Josephine, ever keen to impress with her depth of knowledge, rattles off the scientific names and obscure details of plants as she guides visitors through the gardens. But while some visitors – botanists in particular – are suitably impressed, others are bored to distraction. One of her ladies-in-waiting, Georgette Ducrest, recalls that each day began with a routine inspection of the greenhouses, and on the way there Josephine named every plant. ‘The same phrases were generally repeated over and over again, and at the same time,’ says Ducrest. ‘Circumstances well calculated to render those promenades exceedingly tedious and fatiguing. I no sooner stepped onto that delightful walk, which I had so much admired when I first saw it, than I was seized with an immoderate fit of yawning.’6

 

Collecting and transporting live birds and animals across oceans is expensive, with a high attrition rate. There is no shortage of explorers, officials in conquered territories, travellers and others keen to curry favour with the Bonapartes, however, and soon the estate is home to ostriches, antelopes, gazelles, chamois and llamas, grazing freely in the fields and drinking from the streams. Dangerous animals captured for Malmaison, such as lions, are donated to the Museum of Natural History in Paris in exchange for more docile beasts.

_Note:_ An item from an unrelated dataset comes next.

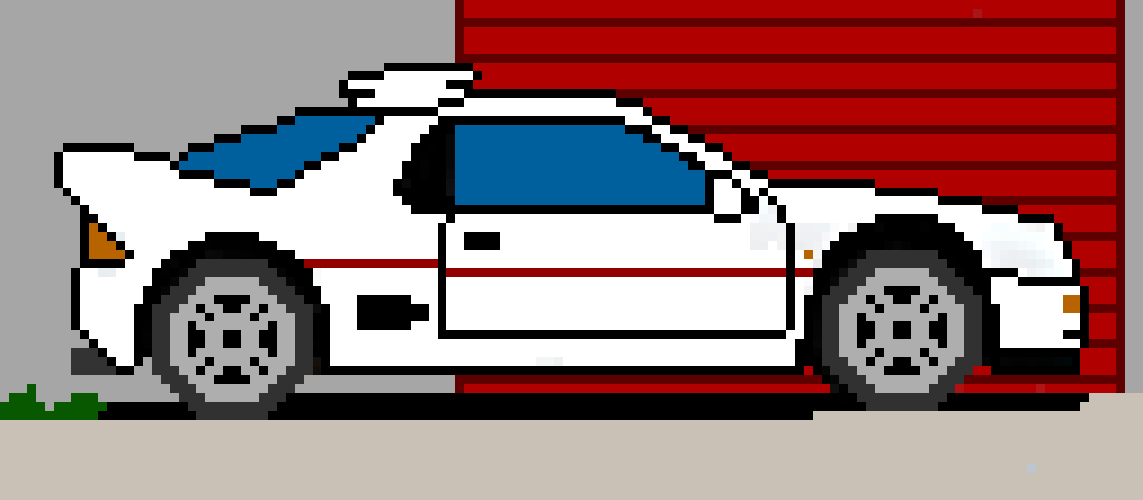
Locate an element on the screen. the right mirror is located at coordinates (727, 200).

Josephine also donates to the museum birds and animals that have died at Malmaison, notably a female orangutan from Borneo. Josephine had been particularly fond of the ape, which she dressed in children’s clothing and trained to sit quietly on a chair like a well-behaved child. Unfortunately, the animal died within a year, possibly of an intestinal disorder, and ended up a stuffed exhibit at the museum.

Josephine, ever eager to add to her menagerie of exotic creatures from distant lands, is excited to learn that the famed explorer Nicolas Baudin has applied to the Institute of France for support to mount a voyage of discovery to New Holland. Like all collectors, Josephine considers the southern continent to be the Holy Grail not only of botany but of zoology, and knows that a collection of its unique animals would make Malmaison the envy of the scientific world.

She knows, too, that such an expedition can only go ahead with her husband’s permission. Napoleon has been fascinated with New Holland ever since he was a lad with hopes of sailing there with Lapérouse, and Captain Cook’s journal is one of his favourite books, so it shouldn’t be too difficult to persuade him. It’s time to whisper in his ear.

The whisper works. Napoleon not only gives the expedition his blessing but issues orders to Captain Baudin as to which specimens are to be earmarked for Malmaison – specifically live animals, insects and birds. In his view, animals for Josephine’s menagerie should be chosen not for their scientific value but for their beauty, which is patronising but hardly surprising. Napoleon takes pride in his reputation as a patron of the sciences, and brings teams of scientists along on his military campaigns. Yet he seems unable to accept that ideas of scientific merit can come from a mind behind a pretty face.

At Malmaison, some exotic birds are kept in ornate cages in the atrium of the chateau. Others are set free to nest in the trees, and Napoleon takes advantage of this. According to Jean-Antoine Chaptal, ‘At Malmaison, he kept a carbine in his room, and with it fired out of the window at rare birds which Josephine had introduced into the park.’7

Clearly, Napoleon has yet to get into the spirit of things.